The IDF decided this week to take over all channels for up to 15 minutes in an emergency, effectively blocking all incoming reports from the outside world as well as from Israeli reporters.

Urging the court to hold an urgent hearing on the matter, Kirsch's petition said the IDF's decision "strikes a fatal blow to the freedom of expression." If there is a missile attack, it is vital to enable free information flow via the foreign channels like CNN and BBC, so Israelis can get as full a picture as possible of events, he said.

The decision to commandeer all radio and television channels in case of emergency has triggered considerable anger among the media. The final emergency procedure was formulated by the IDF, following meetings in past weeks with the Home Front Command, the Communications and Defense Ministries, the Cable and Satellite Council, the Second Authority for Television and Radio, and the directors of Channels One, Two and 10.

The main controversy focused on the length of time the IDF would be allowed to commandeer, and whether it should take over all the channels.

According to the procedure, in case of a missile attack, the IDF spokesperson in the Defense Ministry's war room will announce it to the studios of Channels One, Two and 10 in Jerusalem.

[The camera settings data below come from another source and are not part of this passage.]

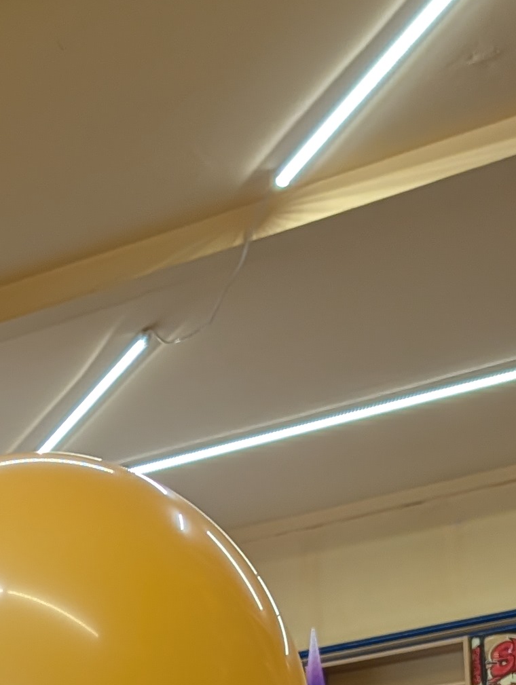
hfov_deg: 13.5
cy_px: 1128
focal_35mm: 97
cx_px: -456
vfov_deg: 17.4
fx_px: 1923
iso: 73
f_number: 1.68
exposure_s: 1/100
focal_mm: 6.9
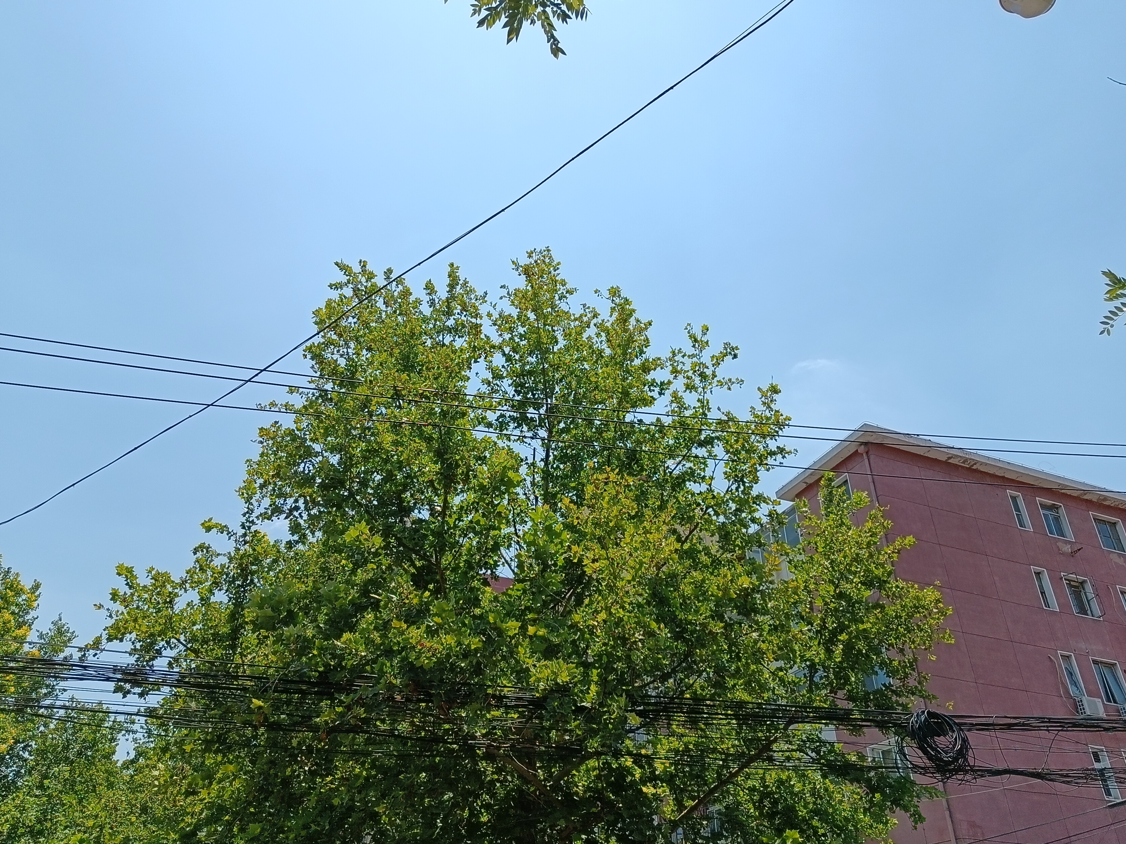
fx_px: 878
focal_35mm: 27
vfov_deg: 51.4
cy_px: 422
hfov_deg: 65.3
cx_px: 563
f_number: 1.9
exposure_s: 1/952
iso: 105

At this point a cassette five minutes and 12 seconds long will be broadcast, announcing the alert with the password "Iron Wall" and preliminary instructions in five languages.

The channel to go on the air first with the announcement will immediately take over the broadcasts on all the cable and satellite channels. From that moment there will be no TV broadcasts in Israel but those provided by the state.

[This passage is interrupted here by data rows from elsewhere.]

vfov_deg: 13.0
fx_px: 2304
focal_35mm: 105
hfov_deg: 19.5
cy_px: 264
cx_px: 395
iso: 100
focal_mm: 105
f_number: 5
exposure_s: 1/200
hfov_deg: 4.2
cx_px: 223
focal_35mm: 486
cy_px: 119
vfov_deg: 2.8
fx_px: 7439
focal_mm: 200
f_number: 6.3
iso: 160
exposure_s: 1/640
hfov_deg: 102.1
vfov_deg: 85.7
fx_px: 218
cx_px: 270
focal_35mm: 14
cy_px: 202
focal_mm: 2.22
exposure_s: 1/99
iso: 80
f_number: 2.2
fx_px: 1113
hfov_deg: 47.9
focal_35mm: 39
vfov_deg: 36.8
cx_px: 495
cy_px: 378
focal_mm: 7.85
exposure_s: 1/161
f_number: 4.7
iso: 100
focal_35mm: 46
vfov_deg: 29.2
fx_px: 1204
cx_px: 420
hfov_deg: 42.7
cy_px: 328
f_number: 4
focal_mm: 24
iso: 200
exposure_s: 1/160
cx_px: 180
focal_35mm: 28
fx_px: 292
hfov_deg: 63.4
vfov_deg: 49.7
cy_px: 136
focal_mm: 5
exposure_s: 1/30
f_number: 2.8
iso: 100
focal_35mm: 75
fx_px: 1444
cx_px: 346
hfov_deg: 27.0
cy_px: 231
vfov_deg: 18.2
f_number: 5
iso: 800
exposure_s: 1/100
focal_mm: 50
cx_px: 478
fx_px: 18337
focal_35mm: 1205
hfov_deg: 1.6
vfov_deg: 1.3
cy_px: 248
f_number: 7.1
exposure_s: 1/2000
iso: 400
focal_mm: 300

At the end of the cassette, the broadcast will switch to the military spokesperson, who will give a first update on the goings on and advise the public how to act. Then, the broadcast passes to the Home Front Command studio in Ramla, where experts will give further advice and instructions to the public.

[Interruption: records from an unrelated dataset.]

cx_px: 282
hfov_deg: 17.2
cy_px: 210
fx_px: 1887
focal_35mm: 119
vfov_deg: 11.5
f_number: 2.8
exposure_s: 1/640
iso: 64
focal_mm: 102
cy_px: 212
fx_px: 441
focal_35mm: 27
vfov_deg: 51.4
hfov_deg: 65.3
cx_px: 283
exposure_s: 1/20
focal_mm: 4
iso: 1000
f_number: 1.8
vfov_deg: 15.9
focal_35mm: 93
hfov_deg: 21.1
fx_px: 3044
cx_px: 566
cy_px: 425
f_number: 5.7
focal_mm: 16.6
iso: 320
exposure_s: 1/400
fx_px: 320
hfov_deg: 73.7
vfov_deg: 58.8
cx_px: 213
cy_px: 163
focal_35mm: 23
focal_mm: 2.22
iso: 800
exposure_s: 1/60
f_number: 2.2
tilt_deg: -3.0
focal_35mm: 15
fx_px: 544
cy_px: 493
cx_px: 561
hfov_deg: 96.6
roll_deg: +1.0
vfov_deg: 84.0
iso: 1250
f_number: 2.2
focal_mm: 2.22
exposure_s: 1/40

The entire process is supposed to last for about 15 minutes. After that the channels will be allowed to resume their scheduled broadcasts, except Channel One, on which the spokesperson will continue broadcasting "until the closure of the event." The definition of the event's "final closure" will be at the discretion of the spokesperson. From that point on, Channel 33 will broadcast instructions and Home Front programs around the clock.

At the end of the emergency broadcast, TV viewers will resume watching the channel they had been watching before, apart from 400,000 digital cable subscribers, whose TVs, for technical reasons will pick up the station that took over the broadcasts - but the remote control will work to change the channels.